For the material below, the expected output is exactly the lines between the line holding "Figure 11. Results" and the line holding "Figure 3. Schematic", inclusive, with pictures left out.

_PROVIDED RECORDS:_
.....

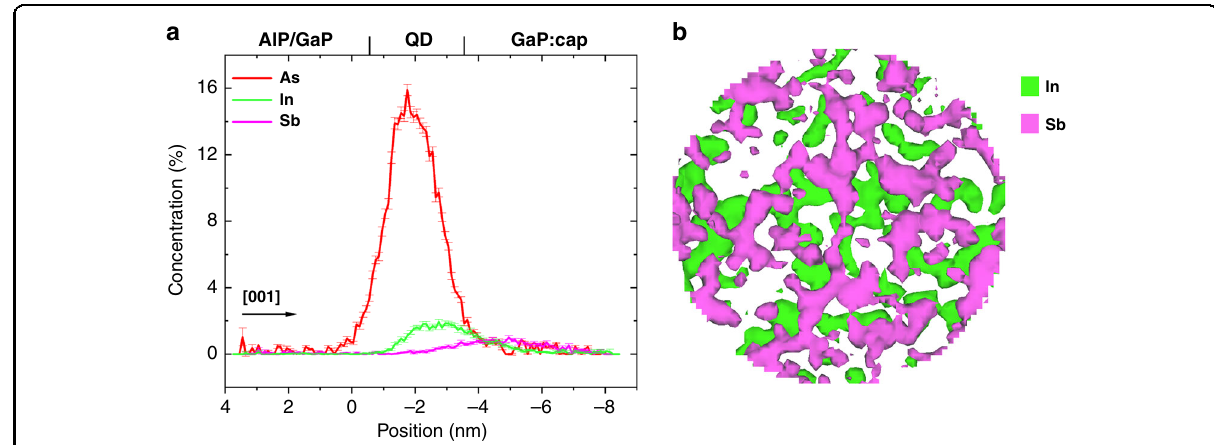
Fig. 5 APT evaluation of the QD constituent elements. a APT concentration pro fi le showing only As, In, and Sb is generated from the 30nm diameter slice shown in panel b rather than from the full dataset that is shown in Fig. 4. The arrow indicates the growth direction [001]; b 30 nm diameter slice of iso- concentration surfaces created with In = 2.0 at.% and Sb = 1.0 at.%, showing the anticorrelation in the spatial distribution of the In- and Sb-rich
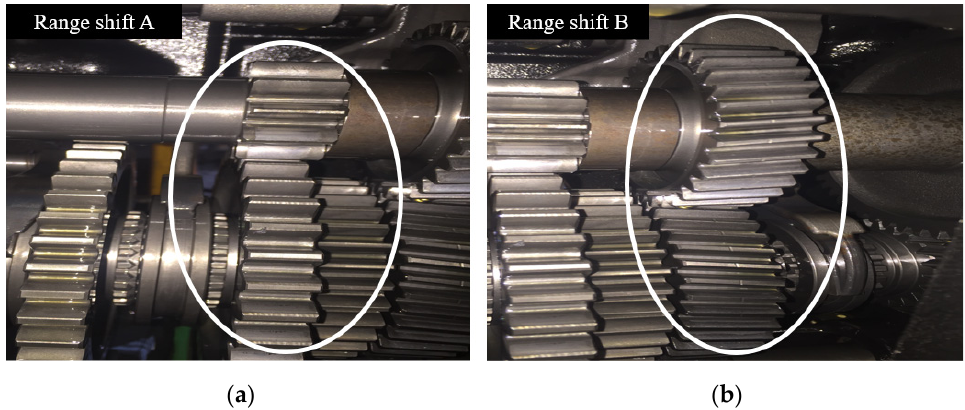
Figure 11. Results of the dynamometer test for the range shift gears: ( a ) range shift A gears; ( b ) range shift B gears.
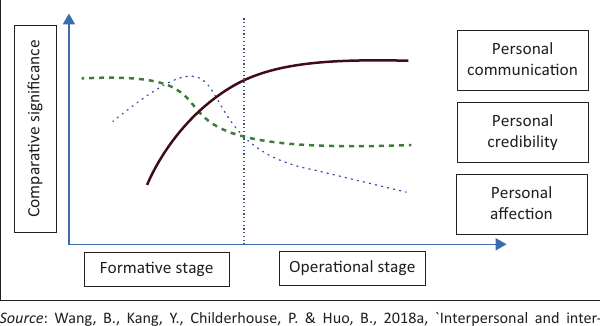
FIGURE 1: Personal affection, personal credibility and personal communication in supply chain integration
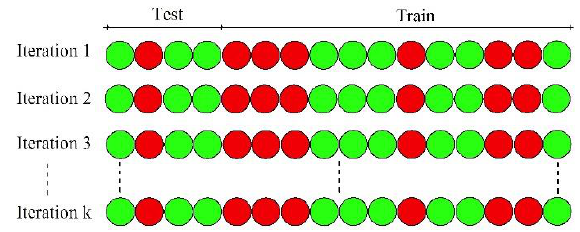
Figure 3. Schematic layout of the k-fold cross-validation.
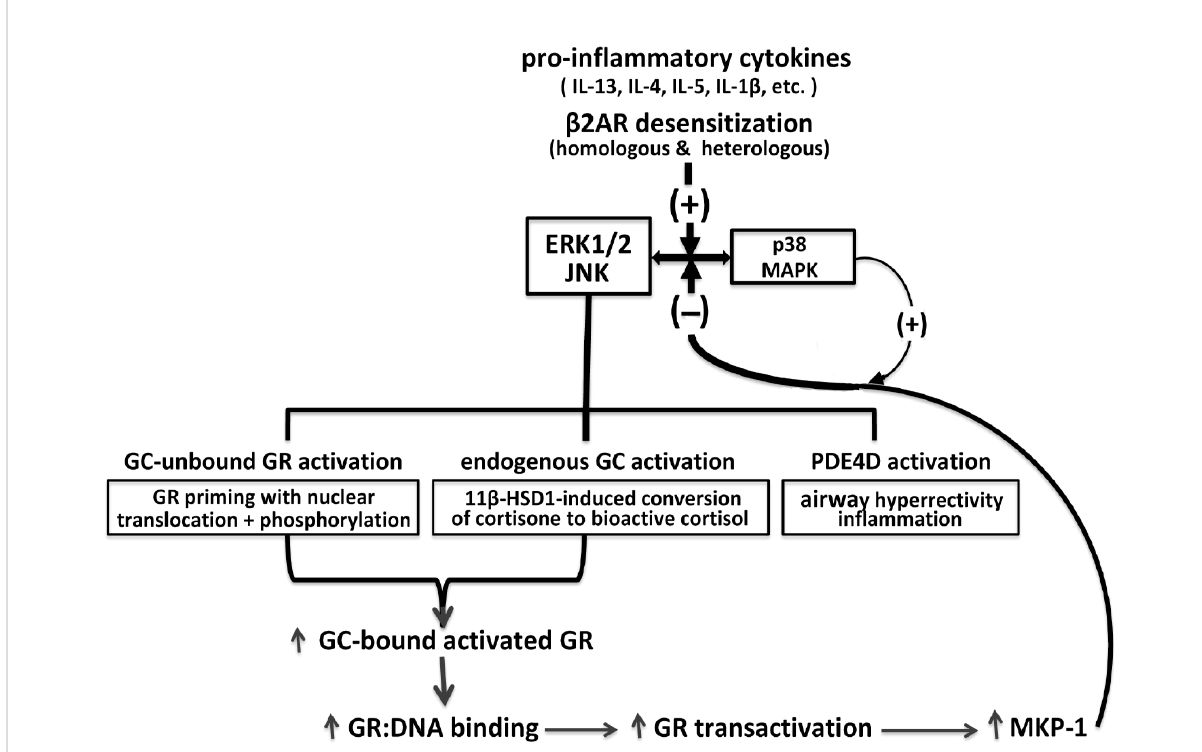
FIGURE 1 Homeostatic glucocorticoid signaling mechanism in pro-asthmatic ASM. Exposure of ASM to pro-in fl ammatory cytokines implicated in asthma and b 2AR desensitization of ASM evokes MAPK activation. The MAPKs, notably involving ERK1/2 and JNK, elicit opposing downstream physiological events, including PDE4D-induced pro-asthmatic airway hyperreactivity and in fl ammation and bronchoprotective endogenous GC signaling. The latter involves 11 b -HSD1-induced upregulated conversion of circulating inert cortisone into bioactive cortisol, and activation of GC-unbound GR “ priming, ” given by nuclear translocation with phosphorylation of the unliganded GR. Together, the latter MAPK-regulated endogenous GC actions are complementary and lead to ampli fi ed GC-bound GR activation resulting in transcriptional upregulation of MKP-1, potentially facilitated by p38 MAPK activity, resulting in feedback inhibition of MAPK signaling. At equilibrium, the MAPK-regulated feed-forward (i.e., pro-asthmatic) and feedback (i.e., GC-mediated bronchoprotective) signaling events dynamically maintain ASM homeostasis under pro-asthmatic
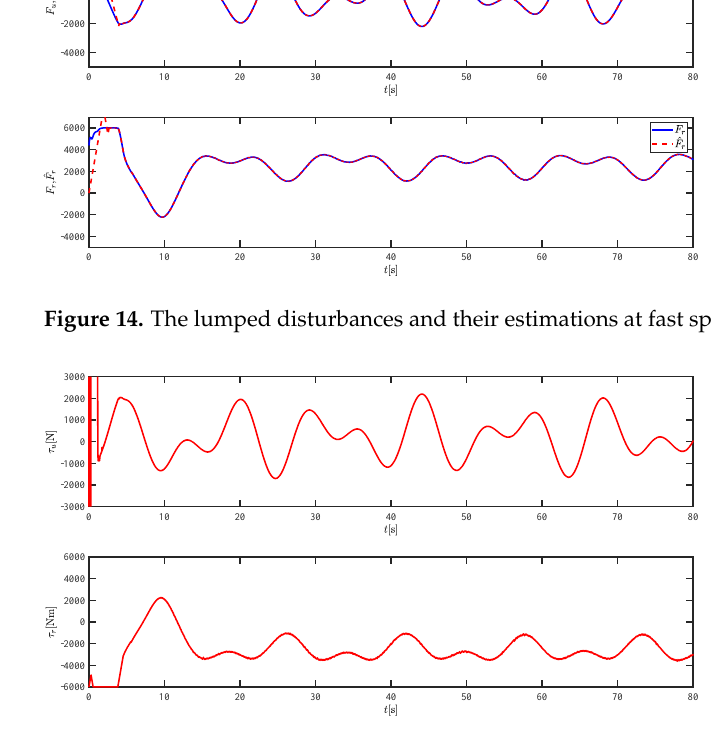
Figure 15. The force τ u and moment τ r at fast speed.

.....

_EXERCISE OUTPUT:_
Figure 11. Results of the dynamometer test for the range shift gears: ( a ) range shift A gears; ( b ) range shift B gears.
FIGURE 1: Personal affection, personal credibility and personal communication in supply chain integration
Figure 3. Schematic layout of the k-fold cross-validation.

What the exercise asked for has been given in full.